Zum bedingten Betätigungsvermögen... (alle)

Devino M., Dienstag, 29. Januar 2019, 12:50 (vor 19 Tagen) @ Sidartha

Für diejenigen, die keiner geregelten Arbeit nachgehen, ist es teils wesentlich schwieriger, weil die Gesellschaft dann alles mögliche auf solche auslagert. Das hieß auch mal früher, dass eigentlich Gerhard Schröder das Arbeitslosengeld mit der Hartz-VI-Einführung hätte erhöhen sollen. Er hat's nur falsch verstanden und versucht denjenigen das Geld zu kürzen.

D.h. also, dass die Arbeitslosen natürlich ein Teil der Gesellschaft sind und die Dinge mit übernehmen sollen, welche nicht vom kollektiven System in der Weise gedeckt oder systemseitig abgewickelt werden. Denn viele die irgendwo arbeiten gehen, nutzen lediglich die Dinge des Systems, auf sich selbst gestellt, hätten manche der größten Systemkinder vielleicht die Schwierigkeit sich gar an den eigenen Namen zu erinnern.

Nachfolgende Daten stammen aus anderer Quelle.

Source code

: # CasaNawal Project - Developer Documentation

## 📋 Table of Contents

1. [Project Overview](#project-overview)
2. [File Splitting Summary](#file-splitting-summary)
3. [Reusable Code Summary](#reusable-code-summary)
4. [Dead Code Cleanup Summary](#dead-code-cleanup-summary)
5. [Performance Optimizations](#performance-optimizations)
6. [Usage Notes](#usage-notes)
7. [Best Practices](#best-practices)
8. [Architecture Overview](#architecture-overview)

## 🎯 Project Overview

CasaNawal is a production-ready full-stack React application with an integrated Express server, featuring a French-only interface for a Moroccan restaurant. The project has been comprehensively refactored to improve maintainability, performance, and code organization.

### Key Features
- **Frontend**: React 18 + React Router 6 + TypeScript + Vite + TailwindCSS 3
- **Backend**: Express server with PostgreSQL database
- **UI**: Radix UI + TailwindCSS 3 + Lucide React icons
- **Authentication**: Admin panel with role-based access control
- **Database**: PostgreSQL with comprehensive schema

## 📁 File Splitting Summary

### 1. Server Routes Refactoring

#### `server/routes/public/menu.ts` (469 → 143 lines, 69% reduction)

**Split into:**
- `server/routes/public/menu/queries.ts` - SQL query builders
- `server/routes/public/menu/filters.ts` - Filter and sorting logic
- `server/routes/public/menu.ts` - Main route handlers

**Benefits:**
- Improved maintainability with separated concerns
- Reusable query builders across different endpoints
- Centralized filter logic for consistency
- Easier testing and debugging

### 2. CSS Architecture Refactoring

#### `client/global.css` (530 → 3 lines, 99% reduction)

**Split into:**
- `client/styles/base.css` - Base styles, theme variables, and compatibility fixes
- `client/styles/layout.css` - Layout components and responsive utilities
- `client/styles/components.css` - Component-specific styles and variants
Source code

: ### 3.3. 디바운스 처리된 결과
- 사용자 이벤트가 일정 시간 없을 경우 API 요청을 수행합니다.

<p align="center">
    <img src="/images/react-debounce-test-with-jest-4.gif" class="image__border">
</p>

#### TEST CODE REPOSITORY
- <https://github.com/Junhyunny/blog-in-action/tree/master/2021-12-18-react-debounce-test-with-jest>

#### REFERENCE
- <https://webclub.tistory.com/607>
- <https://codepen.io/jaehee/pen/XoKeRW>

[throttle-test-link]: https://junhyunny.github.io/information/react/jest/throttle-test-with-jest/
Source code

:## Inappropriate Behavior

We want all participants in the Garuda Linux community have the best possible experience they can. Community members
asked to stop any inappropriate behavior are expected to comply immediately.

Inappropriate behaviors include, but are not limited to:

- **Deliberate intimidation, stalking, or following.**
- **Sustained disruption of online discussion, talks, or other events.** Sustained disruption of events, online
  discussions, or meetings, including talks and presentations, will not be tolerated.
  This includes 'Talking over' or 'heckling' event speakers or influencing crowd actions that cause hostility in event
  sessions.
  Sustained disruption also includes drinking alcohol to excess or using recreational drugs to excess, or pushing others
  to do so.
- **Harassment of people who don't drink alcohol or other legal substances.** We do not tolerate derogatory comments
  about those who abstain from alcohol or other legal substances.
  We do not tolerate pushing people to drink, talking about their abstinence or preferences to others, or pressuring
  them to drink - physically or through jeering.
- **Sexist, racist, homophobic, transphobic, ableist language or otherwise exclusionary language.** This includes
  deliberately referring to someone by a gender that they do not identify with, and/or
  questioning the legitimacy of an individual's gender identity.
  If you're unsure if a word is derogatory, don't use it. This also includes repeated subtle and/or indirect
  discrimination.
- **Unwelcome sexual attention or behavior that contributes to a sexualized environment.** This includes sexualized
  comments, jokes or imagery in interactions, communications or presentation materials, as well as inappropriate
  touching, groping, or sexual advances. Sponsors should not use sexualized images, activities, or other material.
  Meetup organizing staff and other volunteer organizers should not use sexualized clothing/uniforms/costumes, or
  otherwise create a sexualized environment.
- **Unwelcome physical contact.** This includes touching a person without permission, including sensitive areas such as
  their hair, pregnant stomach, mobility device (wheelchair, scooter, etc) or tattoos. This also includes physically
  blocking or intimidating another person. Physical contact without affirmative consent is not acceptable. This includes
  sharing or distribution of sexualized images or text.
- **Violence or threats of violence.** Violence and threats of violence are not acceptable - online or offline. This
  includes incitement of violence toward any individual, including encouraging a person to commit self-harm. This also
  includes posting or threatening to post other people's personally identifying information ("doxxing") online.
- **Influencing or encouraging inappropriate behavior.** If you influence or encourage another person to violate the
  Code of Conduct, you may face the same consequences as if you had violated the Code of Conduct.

Es sind viele Dinge also nicht so, wie sie zu sein scheinen. Der Unterschied ist auch in etwa darin zu erkennen, wie manche am Wochenende mit den Dingen klar kommen [oder oft eben weniger] oder unter der Woche, wo sie dann in die Kreise der Arbeit eingebunden sind. Hinzukommt noch das Familiäre Umfeld, was auch bis zu einem gewissen Grad die gesellschaftlichen Zusammenhänge und Möglichkeiten mit vermittelt (erleichtert) oder auch in manchen Fällen manches erschwert und so weiter.